Problem statement:
Collect all lines containing the word "British" from the data.

Data shown:

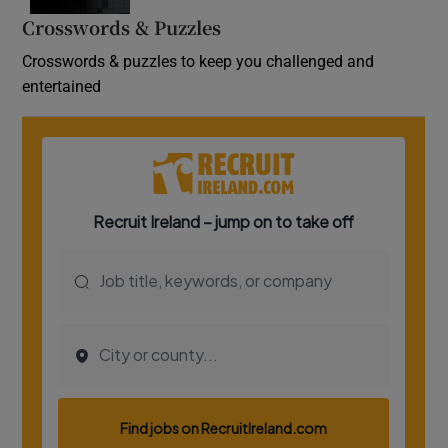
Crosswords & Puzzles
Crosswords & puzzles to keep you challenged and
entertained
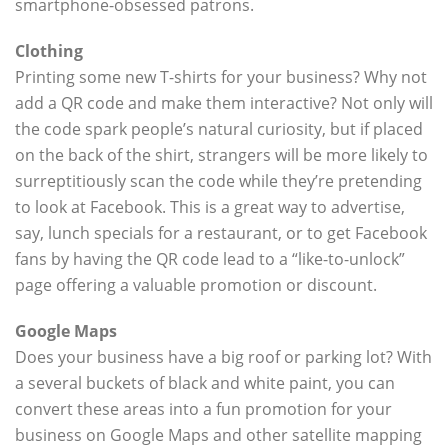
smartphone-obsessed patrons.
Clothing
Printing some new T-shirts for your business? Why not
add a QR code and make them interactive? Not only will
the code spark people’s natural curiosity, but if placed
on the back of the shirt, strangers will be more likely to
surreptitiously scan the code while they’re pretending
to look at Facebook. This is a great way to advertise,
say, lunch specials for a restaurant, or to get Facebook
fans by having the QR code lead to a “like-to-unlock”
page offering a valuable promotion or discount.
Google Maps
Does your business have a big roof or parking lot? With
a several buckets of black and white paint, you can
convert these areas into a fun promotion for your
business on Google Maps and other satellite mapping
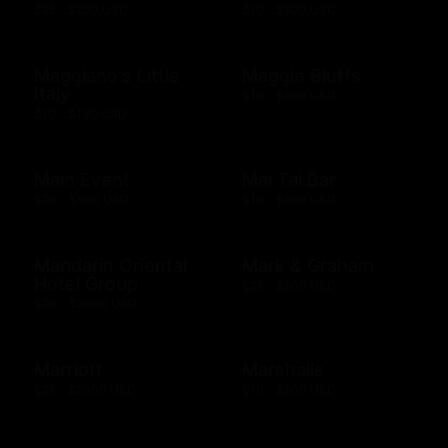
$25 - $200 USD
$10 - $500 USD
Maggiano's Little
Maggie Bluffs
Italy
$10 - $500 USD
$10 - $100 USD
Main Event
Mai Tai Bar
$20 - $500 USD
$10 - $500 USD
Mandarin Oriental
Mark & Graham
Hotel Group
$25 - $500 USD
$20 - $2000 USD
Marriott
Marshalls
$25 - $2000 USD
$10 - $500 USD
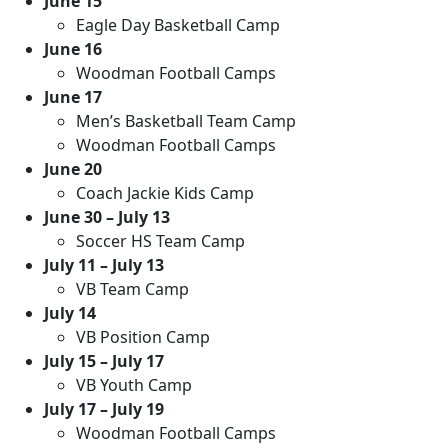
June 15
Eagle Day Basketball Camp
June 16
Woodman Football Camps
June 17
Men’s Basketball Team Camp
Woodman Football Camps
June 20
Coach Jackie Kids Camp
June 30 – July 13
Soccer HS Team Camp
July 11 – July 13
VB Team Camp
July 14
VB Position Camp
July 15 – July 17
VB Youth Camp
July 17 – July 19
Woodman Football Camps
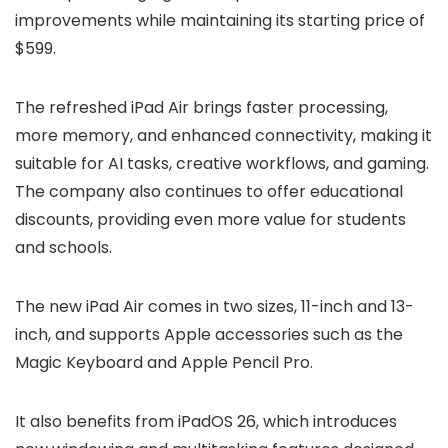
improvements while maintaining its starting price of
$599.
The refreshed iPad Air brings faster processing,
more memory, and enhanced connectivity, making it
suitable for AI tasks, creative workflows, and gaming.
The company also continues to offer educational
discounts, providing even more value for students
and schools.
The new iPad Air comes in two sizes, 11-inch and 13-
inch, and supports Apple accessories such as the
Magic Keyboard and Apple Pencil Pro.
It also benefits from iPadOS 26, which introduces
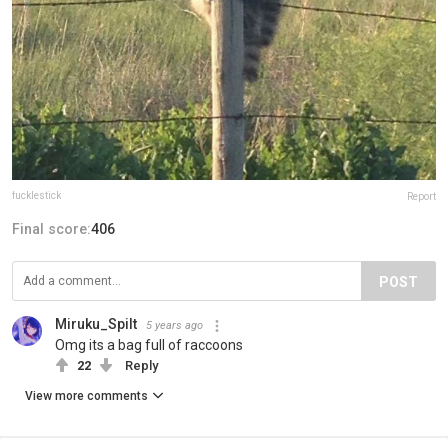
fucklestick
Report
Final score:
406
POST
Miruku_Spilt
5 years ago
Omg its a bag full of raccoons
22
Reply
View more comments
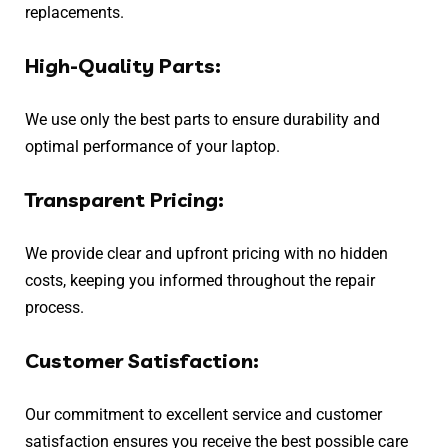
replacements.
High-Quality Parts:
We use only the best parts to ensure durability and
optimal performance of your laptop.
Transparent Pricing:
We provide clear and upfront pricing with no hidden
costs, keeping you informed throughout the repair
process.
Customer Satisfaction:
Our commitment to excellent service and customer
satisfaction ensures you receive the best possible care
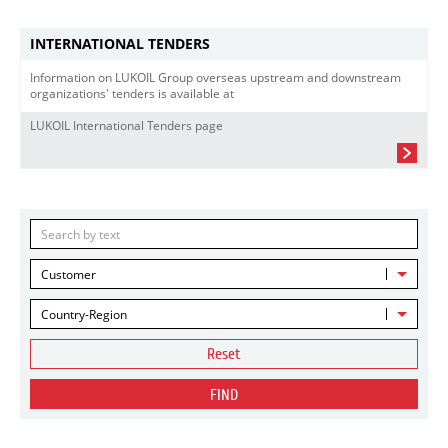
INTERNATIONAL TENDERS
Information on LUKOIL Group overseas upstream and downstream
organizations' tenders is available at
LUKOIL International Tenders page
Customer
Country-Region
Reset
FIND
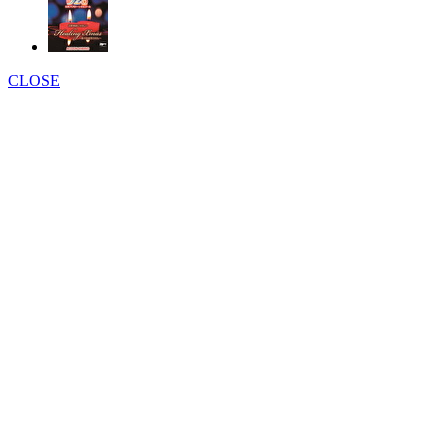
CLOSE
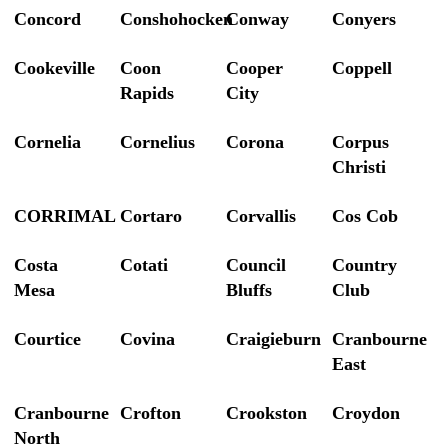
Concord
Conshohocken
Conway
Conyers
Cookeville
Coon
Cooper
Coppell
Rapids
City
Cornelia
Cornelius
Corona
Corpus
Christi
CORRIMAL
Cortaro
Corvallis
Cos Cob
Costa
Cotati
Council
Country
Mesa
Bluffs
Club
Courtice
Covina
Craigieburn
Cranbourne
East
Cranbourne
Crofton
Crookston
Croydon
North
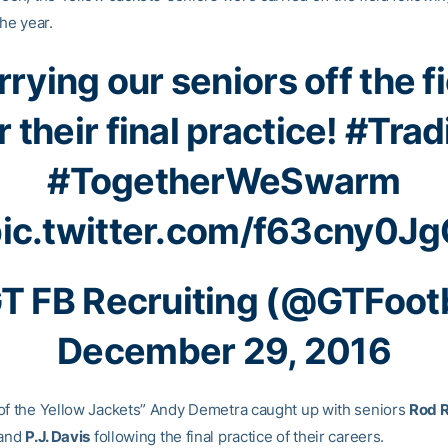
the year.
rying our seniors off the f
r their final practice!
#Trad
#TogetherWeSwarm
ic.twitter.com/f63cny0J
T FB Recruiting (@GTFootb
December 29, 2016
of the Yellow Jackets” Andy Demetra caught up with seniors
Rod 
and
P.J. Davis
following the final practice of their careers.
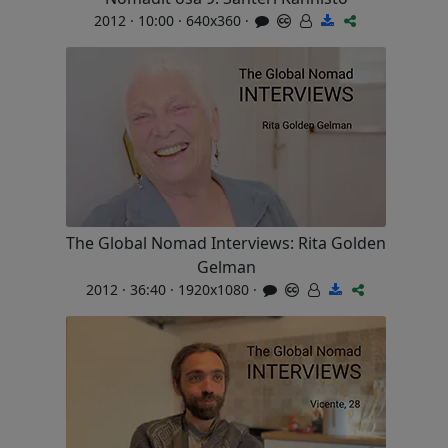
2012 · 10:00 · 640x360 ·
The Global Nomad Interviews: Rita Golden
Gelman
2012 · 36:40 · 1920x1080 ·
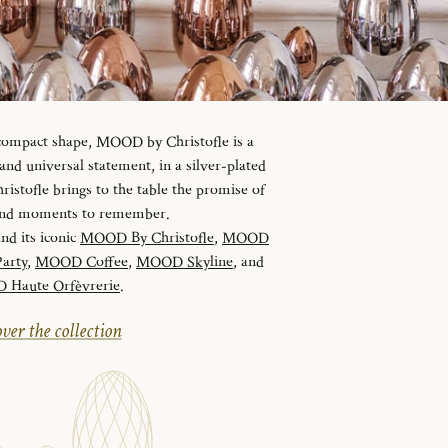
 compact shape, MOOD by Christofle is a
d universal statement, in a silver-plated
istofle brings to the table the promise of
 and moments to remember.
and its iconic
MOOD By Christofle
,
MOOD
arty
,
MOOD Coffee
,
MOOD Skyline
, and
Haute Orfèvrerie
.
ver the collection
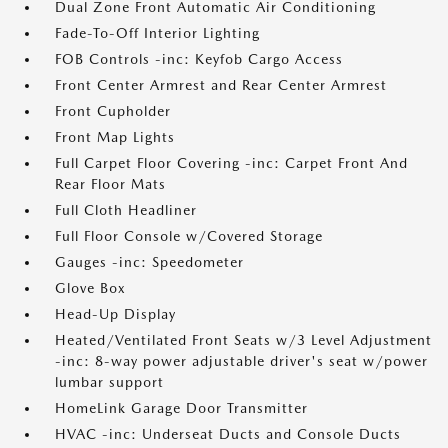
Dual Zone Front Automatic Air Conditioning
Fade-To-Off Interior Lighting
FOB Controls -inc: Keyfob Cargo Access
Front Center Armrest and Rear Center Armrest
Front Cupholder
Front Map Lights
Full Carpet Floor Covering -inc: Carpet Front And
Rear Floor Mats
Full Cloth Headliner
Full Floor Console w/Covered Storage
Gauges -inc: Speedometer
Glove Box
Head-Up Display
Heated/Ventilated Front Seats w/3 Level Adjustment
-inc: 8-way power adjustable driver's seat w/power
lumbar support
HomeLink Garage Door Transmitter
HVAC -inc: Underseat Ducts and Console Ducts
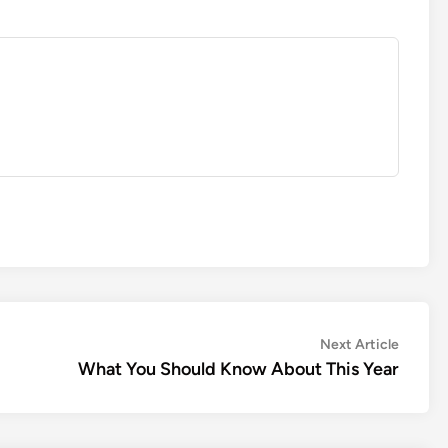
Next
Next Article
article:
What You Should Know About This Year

==

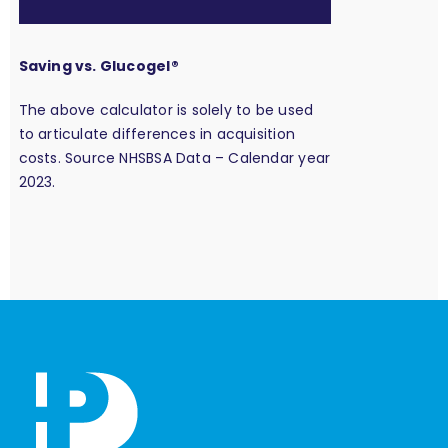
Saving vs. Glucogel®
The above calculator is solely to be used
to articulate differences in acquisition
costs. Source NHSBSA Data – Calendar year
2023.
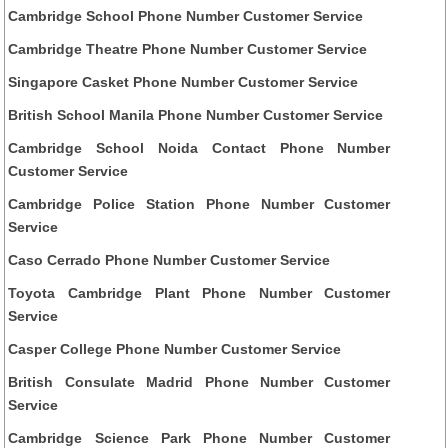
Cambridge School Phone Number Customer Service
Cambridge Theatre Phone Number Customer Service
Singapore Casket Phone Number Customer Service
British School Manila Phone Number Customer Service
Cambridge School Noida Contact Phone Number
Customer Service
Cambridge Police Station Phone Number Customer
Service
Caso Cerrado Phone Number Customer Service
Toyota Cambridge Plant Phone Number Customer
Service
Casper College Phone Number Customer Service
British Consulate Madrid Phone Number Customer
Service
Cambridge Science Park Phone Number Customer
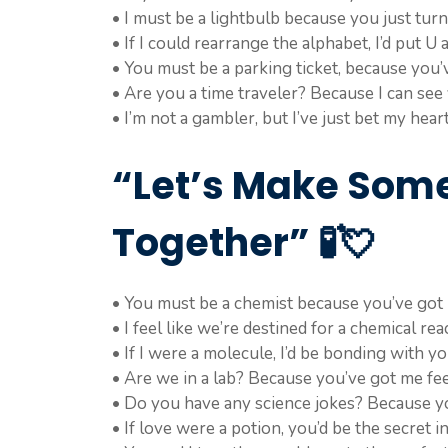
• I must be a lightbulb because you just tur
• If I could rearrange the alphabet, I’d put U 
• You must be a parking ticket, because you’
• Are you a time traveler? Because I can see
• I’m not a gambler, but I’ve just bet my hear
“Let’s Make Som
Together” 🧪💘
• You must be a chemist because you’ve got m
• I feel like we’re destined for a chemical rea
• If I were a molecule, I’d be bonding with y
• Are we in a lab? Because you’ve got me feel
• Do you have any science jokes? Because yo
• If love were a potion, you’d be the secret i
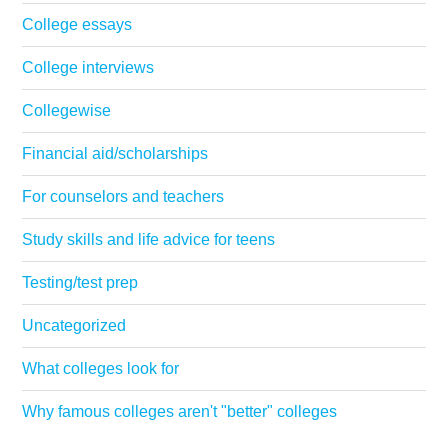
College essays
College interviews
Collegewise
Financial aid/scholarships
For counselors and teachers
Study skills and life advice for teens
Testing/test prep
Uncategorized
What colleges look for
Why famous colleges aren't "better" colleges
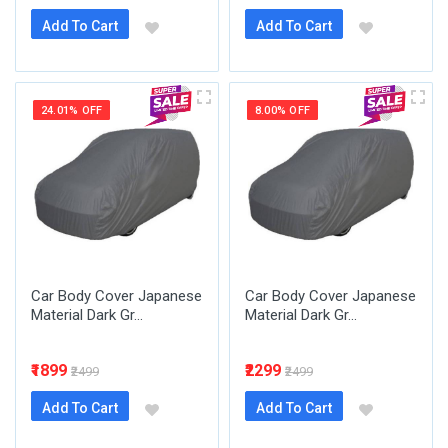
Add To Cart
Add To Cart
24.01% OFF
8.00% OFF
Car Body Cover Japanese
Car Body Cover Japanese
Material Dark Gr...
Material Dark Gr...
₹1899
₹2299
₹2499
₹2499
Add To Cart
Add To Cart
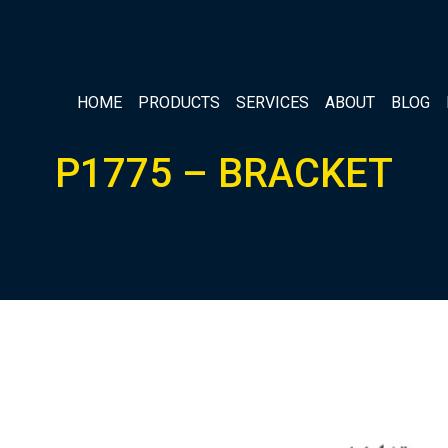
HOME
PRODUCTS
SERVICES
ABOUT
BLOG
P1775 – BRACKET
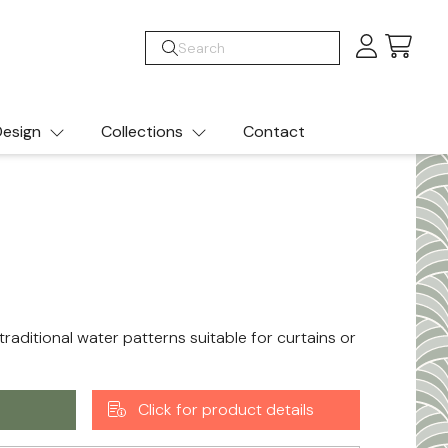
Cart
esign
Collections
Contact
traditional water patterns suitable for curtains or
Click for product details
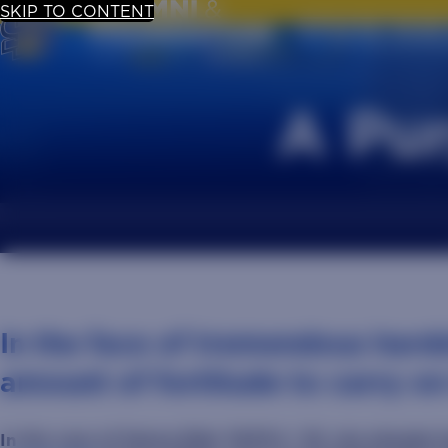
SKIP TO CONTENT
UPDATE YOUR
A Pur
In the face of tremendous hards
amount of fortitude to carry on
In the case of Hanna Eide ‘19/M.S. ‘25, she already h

==

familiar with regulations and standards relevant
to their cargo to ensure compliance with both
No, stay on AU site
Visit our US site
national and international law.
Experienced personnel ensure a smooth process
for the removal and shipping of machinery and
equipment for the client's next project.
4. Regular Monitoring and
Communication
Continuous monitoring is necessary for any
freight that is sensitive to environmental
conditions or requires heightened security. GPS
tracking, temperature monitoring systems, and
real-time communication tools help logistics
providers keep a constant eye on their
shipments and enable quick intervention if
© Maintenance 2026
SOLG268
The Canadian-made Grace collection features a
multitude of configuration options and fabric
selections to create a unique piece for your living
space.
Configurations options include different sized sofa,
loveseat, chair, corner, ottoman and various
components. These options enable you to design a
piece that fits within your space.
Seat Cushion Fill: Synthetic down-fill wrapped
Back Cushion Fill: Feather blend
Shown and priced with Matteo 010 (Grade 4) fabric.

Solution to this task:
British School Manila Phone Number Customer Service
British Consulate Madrid Phone Number Customer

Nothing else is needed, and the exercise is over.